Statista expects the annual spending on cybersecurity to continue rising by an average of USD 20 billion per year and hit USD 273.5 billion in 2028. The cumulative spending figures are even more shocking. Statistics show that companies and organizations worldwide will spend over USD 1.1 trillion on cyber solutions and security measures in the next four years.

Carlos Salas

‘‘Some still believe a typical hacker is just a guy wearing a hoodie in a dark room. But that isn’t true anymore. Cybercrime has evolved into a professionalised global enterprise with skilled hackers, nation-state backed groups, and organised cybercrime rings working in tandem,’’ says Carlos Salas, a cybersecurity expert at NordLayer.

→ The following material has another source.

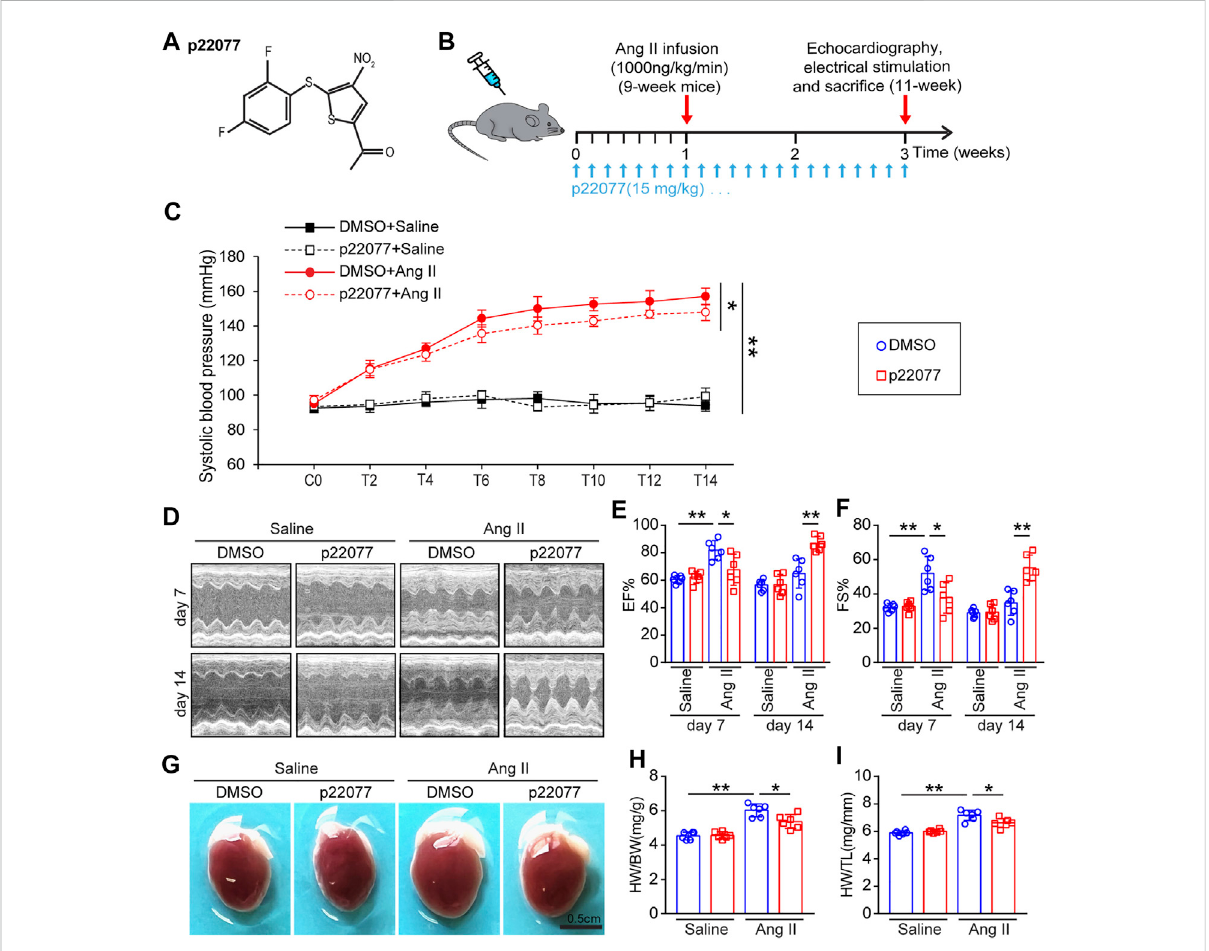
FIGURE 3 Administration of USP7 inhibitor p22077 attenuates Ang II-induced maladaptive cardiac hypertrophy. (A) The basic structure of p22077. (B) Protocol for administration of p22077 in a mouse model of cardiac hypertrophy and remodeling. WT mice were treated with p22077 for 7 days and then infused with Ang II or Saline for additional 14 days. (C) Tail-cuff method measurement of systolic blood pressure (SBP) every 3 days after Ang II infusion ( n =6). (D – F) Representative M-mode echocardiography ofLVchamberatday7andday14.MeasurementofEF%and FS%( n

NordLayer is a cybersecurity firm that provides flexible and easy-to-implement network security tools.

How cybercriminals earn money

The report says that cybercriminals make money through two ways. One is by selling stolen data on dark web marketplaces and the other deals with ransomware attacks.

Cybercrime groups infiltrate systems to steal personal and financial data, login credentials, and corporate secrets, which are then packaged and sold to other threat actors, fueling crimes like identity theft, payment fraud, and corporate espionage.

Ransomware is used by hackers to encrypt an organisation’s systems and data, holding them hostage until a ransom fee is paid. Ransomware crews have disrupted businesses in various industries and governments, extorting millions. It has become a criminal enterprise, with operators renting malware and negotiating ransom payments through sophisticated infrastructures.

“With relatively low entry costs but higher income than traditional crimes, it’s no surprise cybercrime has become such an attractive criminal pursuit. There’s less physical risk than, say, burglary or armed robbery. With so much valuable data and systems to target across businesses, cybercrime has become a highly profitable illegal industry,’’ Salas adds.